Among the lines below, restate word for word only those from the line with "X150925000Y-118250000D03*" through the line with "X168500000Y-124000000D03*", with both end lines kept.

[[ THE DATA open ]]

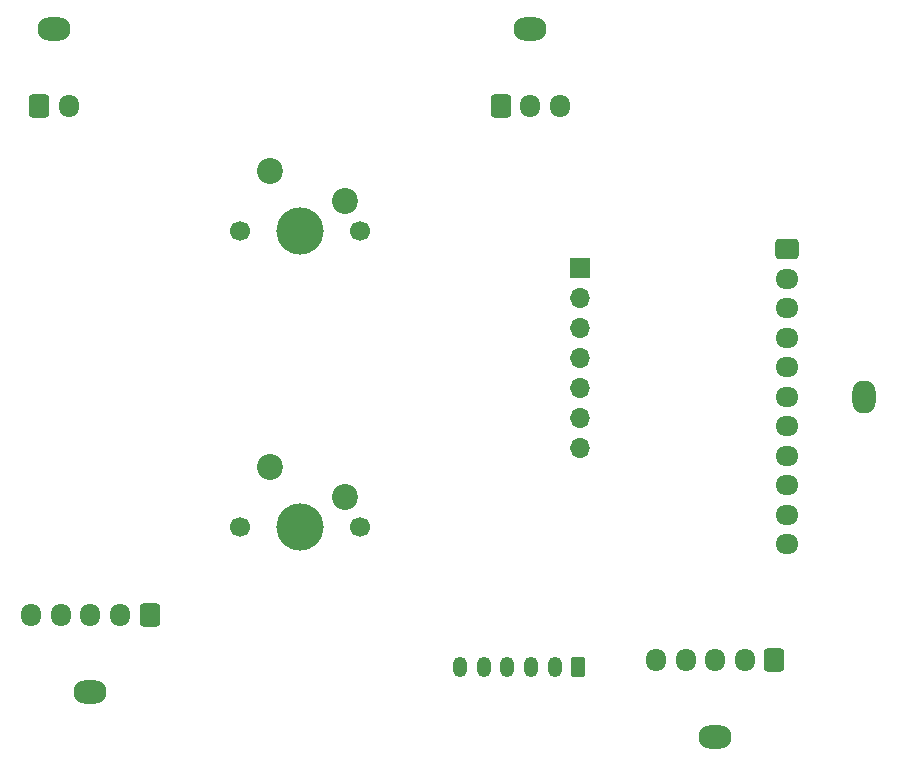
<source format=gbr>
%TF.GenerationSoftware,KiCad,Pcbnew,8.0.4-8.0.4-0~ubuntu22.04.1*%
%TF.CreationDate,2024-08-24T11:38:03-03:00*%
%TF.ProjectId,Antares-Transmitter,416e7461-7265-4732-9d54-72616e736d69,1.0.0*%
%TF.SameCoordinates,Original*%
%TF.FileFunction,Soldermask,Bot*%
%TF.FilePolarity,Negative*%
%FSLAX46Y46*%
G04 Gerber Fmt 4.6, Leading zero omitted, Abs format (unit mm)*
G04 Created by KiCad (PCBNEW 8.0.4-8.0.4-0~ubuntu22.04.1) date 2024-08-24 11:38:03*
%MOMM*%
%LPD*%
G01*
G04 APERTURE LIST*
G04 Aperture macros list*
%AMRoundRect*
0 Rectangle with rounded corners*
0 $1 Rounding radius*
0 $2 $3 $4 $5 $6 $7 $8 $9 X,Y pos of 4 corners*
0 Add a 4 corners polygon primitive as box body*
4,1,4,$2,$3,$4,$5,$6,$7,$8,$9,$2,$3,0*
0 Add four circle primitives for the rounded corners*
1,1,$1+$1,$2,$3*
1,1,$1+$1,$4,$5*
1,1,$1+$1,$6,$7*
1,1,$1+$1,$8,$9*
0 Add four rect primitives between the rounded corners*
20,1,$1+$1,$2,$3,$4,$5,0*
20,1,$1+$1,$4,$5,$6,$7,0*
20,1,$1+$1,$6,$7,$8,$9,0*
20,1,$1+$1,$8,$9,$2,$3,0*%
G04 Aperture macros list end*
%ADD10R,1.700000X1.700000*%
%ADD11O,1.700000X1.700000*%
%ADD12O,2.000000X2.800000*%
%ADD13RoundRect,0.250000X-0.725000X0.600000X-0.725000X-0.600000X0.725000X-0.600000X0.725000X0.600000X0*%
%ADD14O,1.950000X1.700000*%
%ADD15O,2.800000X2.000000*%
%ADD16RoundRect,0.250000X0.600000X0.725000X-0.600000X0.725000X-0.600000X-0.725000X0.600000X-0.725000X0*%
%ADD17O,1.700000X1.950000*%
%ADD18RoundRect,0.250000X-0.600000X-0.725000X0.600000X-0.725000X0.600000X0.725000X-0.600000X0.725000X0*%
%ADD19RoundRect,0.250000X0.350000X0.625000X-0.350000X0.625000X-0.350000X-0.625000X0.350000X-0.625000X0*%
%ADD20O,1.200000X1.750000*%
%ADD21C,2.200000*%
%ADD22C,1.700000*%
%ADD23C,4.000000*%
G04 APERTURE END LIST*
D10*
%TO.C,J1001*%
X150925000Y-110630000D03*
D11*
X150925000Y-113170000D03*
X150925000Y-115710000D03*
X150925000Y-118250000D03*
X150925000Y-120790000D03*
X150925000Y-123330000D03*
X150925000Y-125870000D03*
%TD*%
D12*
%TO.C,J401*%
X175000000Y-121500000D03*
D13*
X168500000Y-109000000D03*
D14*
X168500000Y-111500000D03*
X168500000Y-114000000D03*
X168500000Y-116500000D03*
X168500000Y-119000000D03*
X168500000Y-121500000D03*
X168500000Y-124000000D03*
X168500000Y-126500000D03*
X168500000Y-129000001D03*
X168500000Y-131500001D03*
X168500000Y-134000001D03*
%TD*%
D15*
%TO.C,J601*%
X109500000Y-146500000D03*
D16*
X114500000Y-140000000D03*
D17*
X112000000Y-140000000D03*
X109500000Y-140000000D03*
X107000000Y-140000000D03*
X104500000Y-140000000D03*
%TD*%
D15*
%TO.C,J501*%
X146750000Y-90400000D03*
D18*
X144250000Y-96900000D03*
D17*
X146750000Y-96900000D03*
X149250000Y-96900000D03*
%TD*%
D19*
%TO.C,J602*%
X150800000Y-144400000D03*
D20*
X148800000Y-144400000D03*
X146800000Y-144400000D03*
X144800000Y-144400000D03*
X142800000Y-144400000D03*
X140800000Y-144400000D03*
%TD*%
D21*
%TO.C,SW702*%
X131060000Y-129960000D03*
X124710000Y-127420000D03*
D22*
X122170000Y-132500000D03*
D23*
X127250000Y-132500000D03*
D22*
X132330000Y-132500000D03*
%TD*%
%TO.C,SW701*%
X132330000Y-107500000D03*
D23*
X127250000Y-107500000D03*
D22*
X122170000Y-107500000D03*
D21*
X124710000Y-102420000D03*
X131060000Y-104960000D03*
%TD*%
D15*
%TO.C,J901*%
X162400000Y-150300000D03*
D16*
X167400000Y-143800000D03*
D17*
X164900000Y-143800000D03*
X162400000Y-143800000D03*
X159900000Y-143800000D03*
X157400000Y-143800000D03*
%TD*%
D15*
%TO.C,J1101*%
X106400000Y-90399999D03*
D18*
X105150000Y-96900000D03*
D17*
X107650000Y-96900000D03*
%TD*%
M02*

</source>
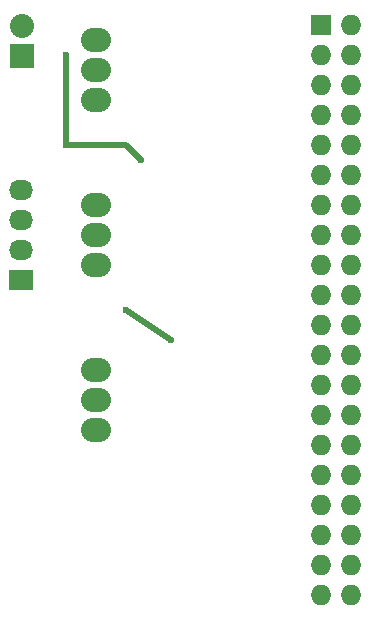
<source format=gbr>
G04 #@! TF.FileFunction,Copper,L2,Bot,Signal*
%FSLAX46Y46*%
G04 Gerber Fmt 4.6, Leading zero omitted, Abs format (unit mm)*
G04 Created by KiCad (PCBNEW 4.0.5+dfsg1-4) date Sun Aug 13 19:07:22 2017*
%MOMM*%
%LPD*%
G01*
G04 APERTURE LIST*
%ADD10C,0.100000*%
%ADD11R,1.727200X1.727200*%
%ADD12O,1.727200X1.727200*%
%ADD13R,2.032000X1.727200*%
%ADD14O,2.032000X1.727200*%
%ADD15R,2.032000X2.032000*%
%ADD16O,2.032000X2.032000*%
%ADD17O,2.540000X2.032000*%
%ADD18C,0.600000*%
%ADD19C,0.500000*%
G04 APERTURE END LIST*
D10*
D11*
X92710000Y-101600000D03*
D12*
X95250000Y-101600000D03*
X92710000Y-104140000D03*
X95250000Y-104140000D03*
X92710000Y-106680000D03*
X95250000Y-106680000D03*
X92710000Y-109220000D03*
X95250000Y-109220000D03*
X92710000Y-111760000D03*
X95250000Y-111760000D03*
X92710000Y-114300000D03*
X95250000Y-114300000D03*
X92710000Y-116840000D03*
X95250000Y-116840000D03*
X92710000Y-119380000D03*
X95250000Y-119380000D03*
X92710000Y-121920000D03*
X95250000Y-121920000D03*
X92710000Y-124460000D03*
X95250000Y-124460000D03*
X92710000Y-127000000D03*
X95250000Y-127000000D03*
X92710000Y-129540000D03*
X95250000Y-129540000D03*
X92710000Y-132080000D03*
X95250000Y-132080000D03*
X92710000Y-134620000D03*
X95250000Y-134620000D03*
X92710000Y-137160000D03*
X95250000Y-137160000D03*
X92710000Y-139700000D03*
X95250000Y-139700000D03*
X92710000Y-142240000D03*
X95250000Y-142240000D03*
X92710000Y-144780000D03*
X95250000Y-144780000D03*
X92710000Y-147320000D03*
X95250000Y-147320000D03*
X92710000Y-149860000D03*
X95250000Y-149860000D03*
D13*
X67310000Y-123190000D03*
D14*
X67310000Y-120650000D03*
X67310000Y-118110000D03*
X67310000Y-115570000D03*
D15*
X67386200Y-104241600D03*
D16*
X67386200Y-101701600D03*
D17*
X73660000Y-133350000D03*
X73660000Y-135890000D03*
X73660000Y-130810000D03*
X73660000Y-119380000D03*
X73660000Y-121920000D03*
X73660000Y-116840000D03*
X73660000Y-105410000D03*
X73660000Y-107950000D03*
X73660000Y-102870000D03*
D18*
X77470000Y-113030000D03*
X76200000Y-125730000D03*
X80010000Y-128270000D03*
X71120000Y-111760000D03*
X71120000Y-104140000D03*
D19*
X71120000Y-111760000D02*
X76200000Y-111760000D01*
X76200000Y-111760000D02*
X77470000Y-113030000D01*
X76200000Y-125730000D02*
X80010000Y-128270000D01*
X71120000Y-104140000D02*
X71120000Y-111760000D01*
M02*

</source>
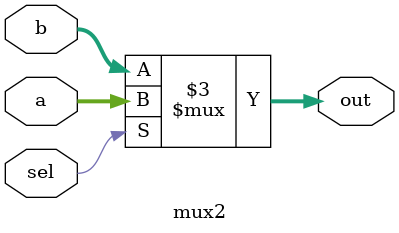
<source format=v>
`timescale 1ns / 1ps


module mux2
    #(parameter DATA_WIDTH = 32)
    (
    input sel,
    input [DATA_WIDTH:0] a,
    input [DATA_WIDTH:0] b,
    output [DATA_WIDTH:0] out
    );
    
    always @(*)
        if(sel) out <= a;
        else out <= b;
    
endmodule

</source>
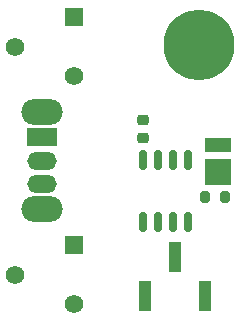
<source format=gts>
G04 #@! TF.GenerationSoftware,KiCad,Pcbnew,8.0.1*
G04 #@! TF.CreationDate,2024-07-25T21:09:20+08:00*
G04 #@! TF.ProjectId,555Sandbox,35353553-616e-4646-926f-782e6b696361,1.0.0*
G04 #@! TF.SameCoordinates,Original*
G04 #@! TF.FileFunction,Soldermask,Top*
G04 #@! TF.FilePolarity,Negative*
%FSLAX46Y46*%
G04 Gerber Fmt 4.6, Leading zero omitted, Abs format (unit mm)*
G04 Created by KiCad (PCBNEW 8.0.1) date 2024-07-25 21:09:20*
%MOMM*%
%LPD*%
G01*
G04 APERTURE LIST*
G04 Aperture macros list*
%AMRoundRect*
0 Rectangle with rounded corners*
0 $1 Rounding radius*
0 $2 $3 $4 $5 $6 $7 $8 $9 X,Y pos of 4 corners*
0 Add a 4 corners polygon primitive as box body*
4,1,4,$2,$3,$4,$5,$6,$7,$8,$9,$2,$3,0*
0 Add four circle primitives for the rounded corners*
1,1,$1+$1,$2,$3*
1,1,$1+$1,$4,$5*
1,1,$1+$1,$6,$7*
1,1,$1+$1,$8,$9*
0 Add four rect primitives between the rounded corners*
20,1,$1+$1,$2,$3,$4,$5,0*
20,1,$1+$1,$4,$5,$6,$7,0*
20,1,$1+$1,$6,$7,$8,$9,0*
20,1,$1+$1,$8,$9,$2,$3,0*%
G04 Aperture macros list end*
%ADD10R,1.000000X2.510000*%
%ADD11RoundRect,0.150000X-0.150000X0.675000X-0.150000X-0.675000X0.150000X-0.675000X0.150000X0.675000X0*%
%ADD12R,2.200000X2.200000*%
%ADD13R,2.200000X1.250000*%
%ADD14RoundRect,0.200000X0.200000X0.275000X-0.200000X0.275000X-0.200000X-0.275000X0.200000X-0.275000X0*%
%ADD15O,3.500000X2.200000*%
%ADD16R,2.500000X1.500000*%
%ADD17O,2.500000X1.500000*%
%ADD18RoundRect,0.225000X0.250000X-0.225000X0.250000X0.225000X-0.250000X0.225000X-0.250000X-0.225000X0*%
%ADD19R,1.560000X1.560000*%
%ADD20C,1.560000*%
%ADD21C,6.000000*%
G04 APERTURE END LIST*
D10*
X92440000Y-91905000D03*
X89900000Y-88595000D03*
X87360000Y-91905000D03*
D11*
X91005000Y-80375000D03*
X89735000Y-80375000D03*
X88465000Y-80375000D03*
X87195000Y-80375000D03*
X87195000Y-85625000D03*
X88465000Y-85625000D03*
X89735000Y-85625000D03*
X91005000Y-85625000D03*
D12*
X93500000Y-81400000D03*
D13*
X93500000Y-79125000D03*
D14*
X94125000Y-83500000D03*
X92475000Y-83500000D03*
D15*
X78650000Y-76350000D03*
X78650000Y-84550000D03*
D16*
X78650000Y-78450000D03*
D17*
X78650000Y-80450000D03*
X78650000Y-82450000D03*
D18*
X87200000Y-78575000D03*
X87200000Y-77025000D03*
D19*
X81350000Y-68300000D03*
D20*
X76350000Y-70800000D03*
X81350000Y-73300000D03*
D21*
X91950000Y-70700000D03*
D19*
X81390000Y-87600000D03*
D20*
X76390000Y-90100000D03*
X81390000Y-92600000D03*
M02*

</source>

[[ THE DATA closed ]]

● PROBLEM SOLUTION
X150925000Y-118250000D03*
X150925000Y-120790000D03*
X150925000Y-123330000D03*
X150925000Y-125870000D03*
%TD*%
D12*
%TO.C,J401*%
X175000000Y-121500000D03*
D13*
X168500000Y-109000000D03*
D14*
X168500000Y-111500000D03*
X168500000Y-114000000D03*
X168500000Y-116500000D03*
X168500000Y-119000000D03*
X168500000Y-121500000D03*
X168500000Y-124000000D03*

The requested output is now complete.